Der Senat hatte in der vergangenen Woche die Vorlage passieren lassen. Beide Kammern des Parlamentes werden von den Demokraten dominiert. Der republikanische Gouverneur Arnold Schwarzenegger hatte sich in der Vergangenheit gegen die Legalisierung der Homo-Ehe ausgesprochen. Die Sache solle vor Gericht geklärt werden, teilte sein Büro mit.

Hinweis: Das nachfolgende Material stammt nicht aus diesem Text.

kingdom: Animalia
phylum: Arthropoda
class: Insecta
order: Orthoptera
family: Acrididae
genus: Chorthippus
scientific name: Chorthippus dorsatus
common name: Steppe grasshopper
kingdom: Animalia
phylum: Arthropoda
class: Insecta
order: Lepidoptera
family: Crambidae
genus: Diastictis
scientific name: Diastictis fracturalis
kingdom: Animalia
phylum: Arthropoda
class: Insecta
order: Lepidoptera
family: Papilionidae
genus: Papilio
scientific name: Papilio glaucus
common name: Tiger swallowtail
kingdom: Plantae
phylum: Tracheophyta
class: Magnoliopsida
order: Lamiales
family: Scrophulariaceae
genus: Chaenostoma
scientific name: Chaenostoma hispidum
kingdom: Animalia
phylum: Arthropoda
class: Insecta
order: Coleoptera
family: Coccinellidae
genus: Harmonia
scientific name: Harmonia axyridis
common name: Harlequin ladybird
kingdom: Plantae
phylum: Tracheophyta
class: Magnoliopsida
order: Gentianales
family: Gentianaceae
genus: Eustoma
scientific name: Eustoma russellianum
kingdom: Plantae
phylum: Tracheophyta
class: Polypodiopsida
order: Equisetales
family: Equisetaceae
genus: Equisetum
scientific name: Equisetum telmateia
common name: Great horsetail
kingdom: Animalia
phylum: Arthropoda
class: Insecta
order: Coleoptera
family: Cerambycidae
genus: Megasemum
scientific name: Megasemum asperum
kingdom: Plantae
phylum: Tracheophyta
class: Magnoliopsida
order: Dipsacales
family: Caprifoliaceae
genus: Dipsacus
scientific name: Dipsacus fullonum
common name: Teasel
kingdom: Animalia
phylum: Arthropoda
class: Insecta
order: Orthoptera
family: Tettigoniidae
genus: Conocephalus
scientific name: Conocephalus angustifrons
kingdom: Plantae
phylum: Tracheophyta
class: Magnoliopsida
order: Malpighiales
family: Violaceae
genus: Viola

Schwarzenegger vertritt die Position, dass nicht Parlamentarier, sondern Gerichte oder die Wähler über die Legalität der gleichgeschlechtlichen Ehe entscheiden sollen. Bis zum 9. Oktober muss der Gouverneur den Gesetzentwurf unterschreiben oder ablehnen.
Das oberste kalifornische Gericht hatte Heiratsurkunden von Schwulen und Lesben aus dem vergangenen Jahr für ungültig erklärt. Die Stadt San Francisco hatte diese ausgestellt und damit für eine nationale Debatte gesorgt.
Ebenfalls 2004 hatte Massachusetts als erster US-Staat auf Grund einer Gerichtsentscheidung Homo-Ehen zugelassen. Das Parlament im Bundesstaat will in der nächsten Woche über eine Gesetzesnovelle entscheiden, die gleichgeschlechtliche Ehen verbieten soll. Beobachter schätzen die Chancen jedoch als gering ein.